Oh and now he's calling me Brohammed Ali.
You threw an open can of pop at me while I was lying on the floor babbling and drooling about how I need to be alone forever, me and my leaking face.
Turns out lunch break sex with someone you cant stand being around for any amount of time just makes you wish you had gone to get tacos like you originally planed.
I asked the cop if I could see his dick- It's not like he could arrest me twice.
I'm going to miss recovering from hangovers on the beach.

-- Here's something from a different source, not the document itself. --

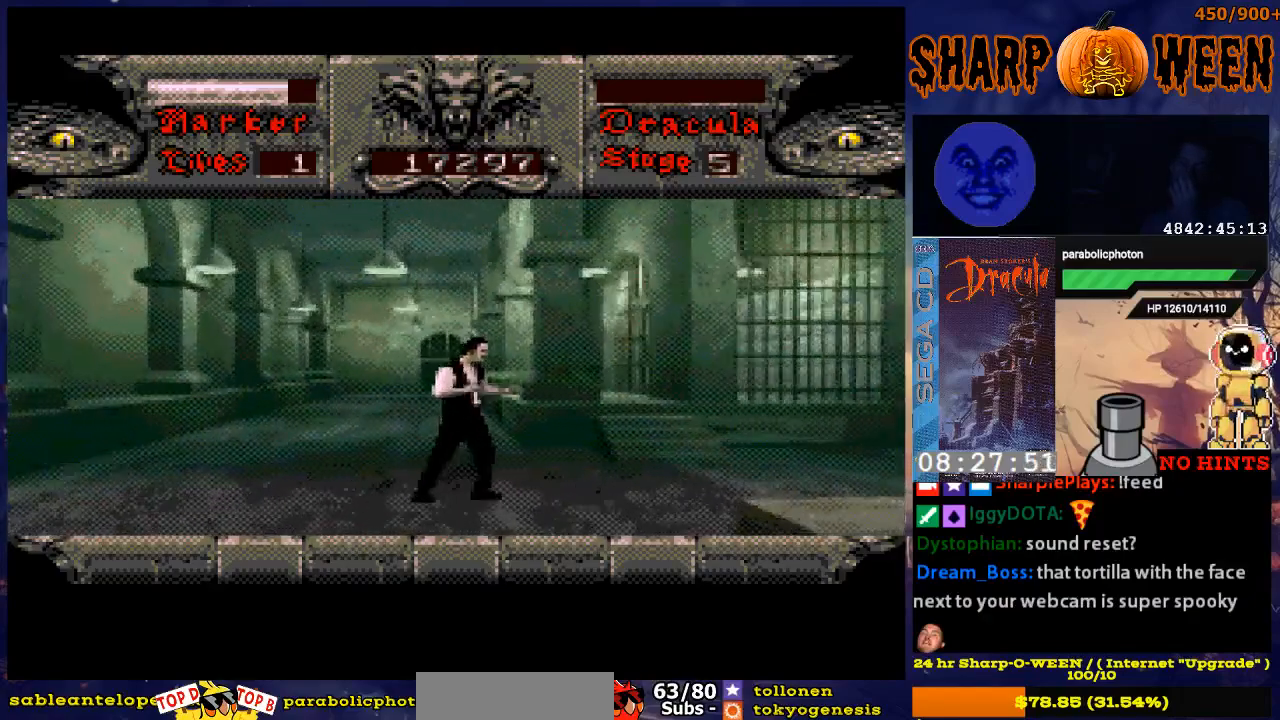
{"buttons": ["DPAD_RIGHT"], "events": []}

Rolling around in my dorm bed and watching Friends reruns is just gonna feel like slumming it.
I was hooking up with him and then someone banged on the door and shouted "When you get the chance, will you put the weed on the veranda?"
Well I just finished dry heaving so I think breakfast is a little further out for me
my sex drive just dried up, fell out, and is rolling on the floor somewhere.
Got out of the uber to projectile vomit in the McDonald's drive thru. Gonna take a break from the Cuervo for a while.
How drunk is too drunk to be on an airplane?
No no no, work drunk and day drunk are totally different. I got drunk with a client and made a huge sale at 1pm. You are still in your PJs and jacking off.